Rare reprieve for Reeves as ONS data error cuts borrowing by £3bn

Chancellor Rachel Reeves has been handed a rare reprieve ahead of the Budget after a data error by the UK’s statistics authority reduced expected public borrowing by £3bn.

A mistake in the counting of value added tax receipts was identified in an update by the Office for National Statistics (ONS).

Correcting for the error reduces public sector net borrowing by between £200m and £500m per month within the period affected, resulting in a reduction in borrowing of £1bn for the financial year ending March 2025 and a reduction of £2bn for the financial year to date, the ONS said.

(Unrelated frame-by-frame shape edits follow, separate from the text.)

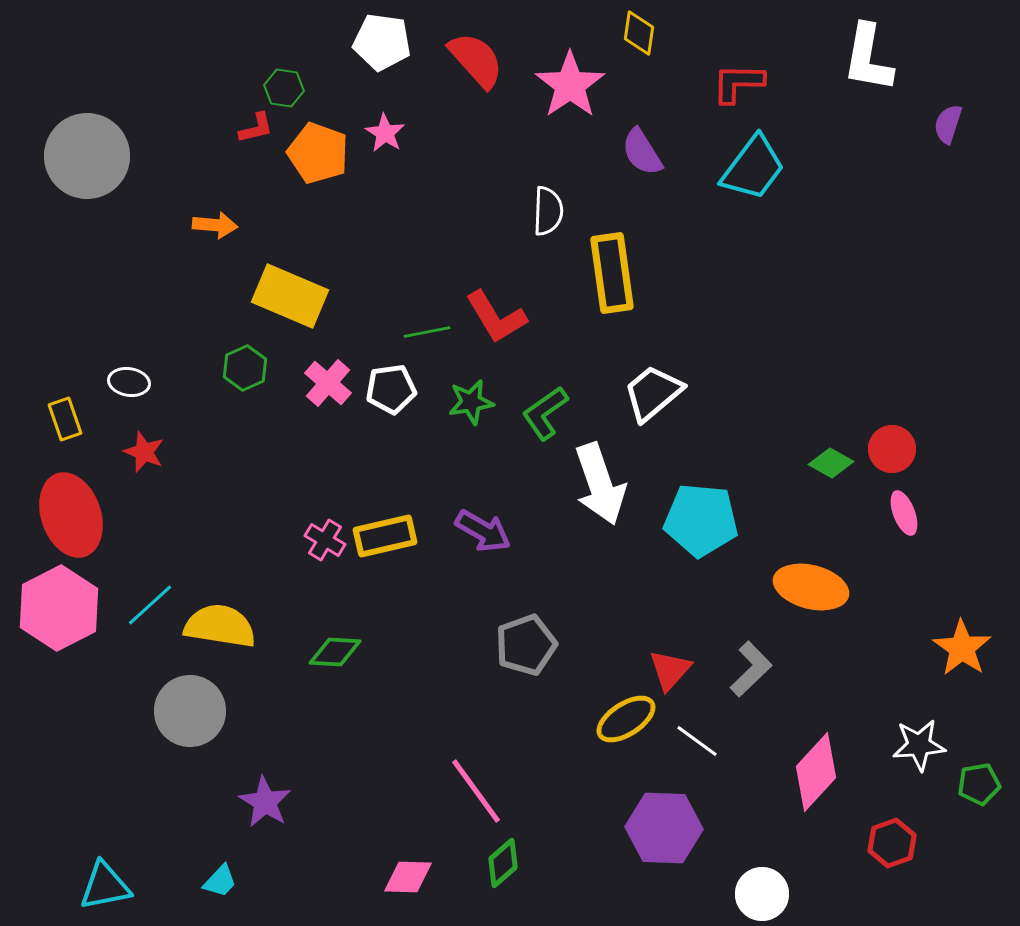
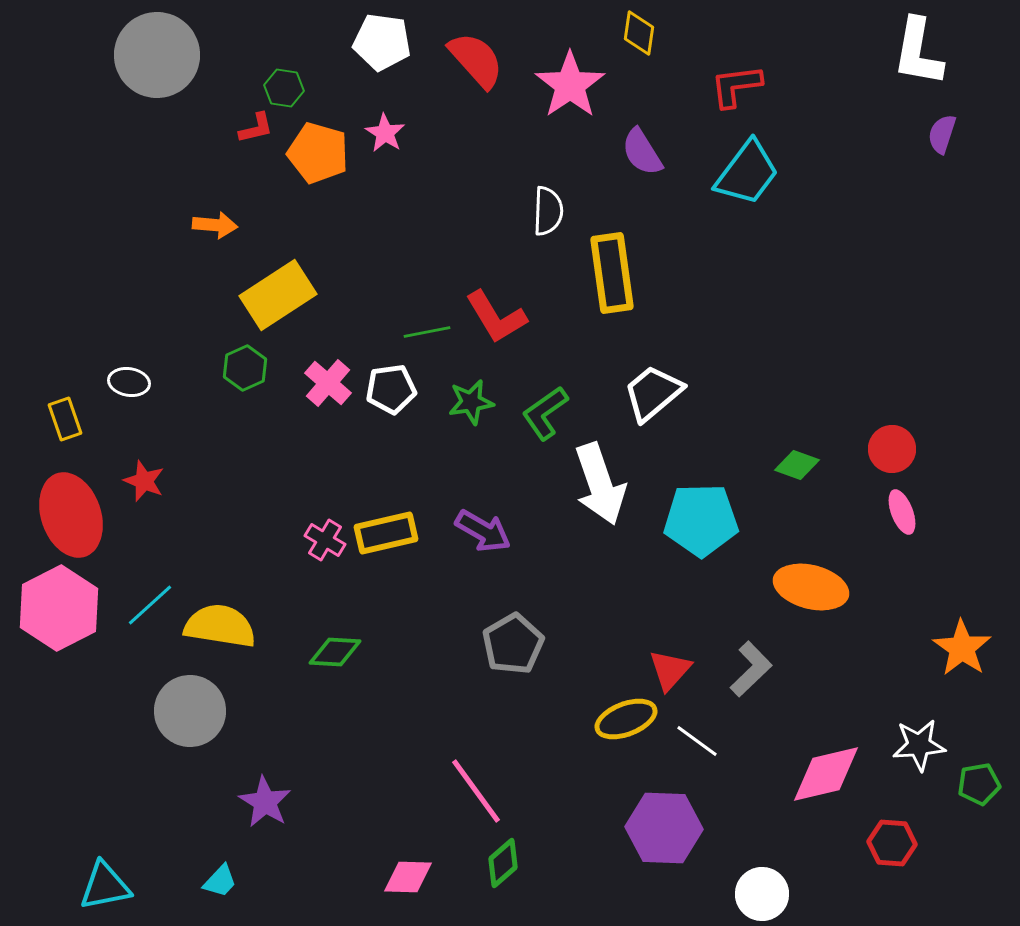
white L-shape at (868, 58): moved 50 px right, 6 px up
red L-shape at (738, 83): moved 2 px left, 3 px down; rotated 8 degrees counterclockwise
purple semicircle at (948, 124): moved 6 px left, 10 px down
orange pentagon at (318, 153): rotated 4 degrees counterclockwise
gray circle at (87, 156): moved 70 px right, 101 px up
cyan trapezoid at (753, 168): moved 6 px left, 5 px down
yellow rectangle at (290, 296): moved 12 px left, 1 px up; rotated 56 degrees counterclockwise
red star at (144, 452): moved 29 px down
green diamond at (831, 463): moved 34 px left, 2 px down; rotated 9 degrees counterclockwise
pink ellipse at (904, 513): moved 2 px left, 1 px up
cyan pentagon at (701, 520): rotated 6 degrees counterclockwise
yellow rectangle at (385, 536): moved 1 px right, 3 px up
gray pentagon at (526, 645): moved 13 px left, 1 px up; rotated 10 degrees counterclockwise
yellow ellipse at (626, 719): rotated 12 degrees clockwise
pink diamond at (816, 772): moved 10 px right, 2 px down; rotated 34 degrees clockwise
red hexagon at (892, 843): rotated 24 degrees clockwise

The borrowing overstatement will be welcome news to the Chancellor, as she scrambles to raise taxes by as much as £30bn at next month’s Budget in a bid to stick within her fiscal rules.

More taxes on the way

A fleet of different tax raises are on the cards, including bank taxes, further National Insurance contributions (NICs) changes and a raid on pensions as businesses brace for another hike in costs.

As much as £5bn could also be raised from changing the tax treatment of pensions, including by setting a uniform 30 per cent rate for tax relief on pensions contributions and cutting the tax-free lump-sum on pension ceiling to £100,000, according to an analysis by Oxford Economics.

Reeves is also expected to extend the freeze on income tax allowances and NICs thresholds to the 2029/30 tax year, dragging millions more employees into paying higher rates of tax and raising an extra £10bn, Oxford Economics said.

NIC rules could also be extended to cover Limited Liability Partnerships such as law firms and investment funds, who currently don’t pay the tax, raising £1bn.

“We regard a freeze in income tax allowances and NICs thresholds a near certainty,” said Michael Saunders, senior advisor at Oxford Economics.

“[But] in our view, it’s highly unlikely that the Chancellor will lift the main rates of income tax, VAT, employees’ NICs or corporation tax, given Labour’s manifesto commitments.”

Other tax rises on the menu include “sin taxes” such as a rise in alcohol duty.

The Institute for Public Policy Research, a left-leaning think tank with close ties to the government, has called on the chancellor to hike taxes on alcohol, pinning the blame for the UK’s longstanding productivity woes on work-related drinking.

The group called for action on the “cheapest, strongest drinks which cause the most harm” by introducing a minimum unit price to be set on alcohol, as well as an annual increase on alcohol duty by an above-inflation rate.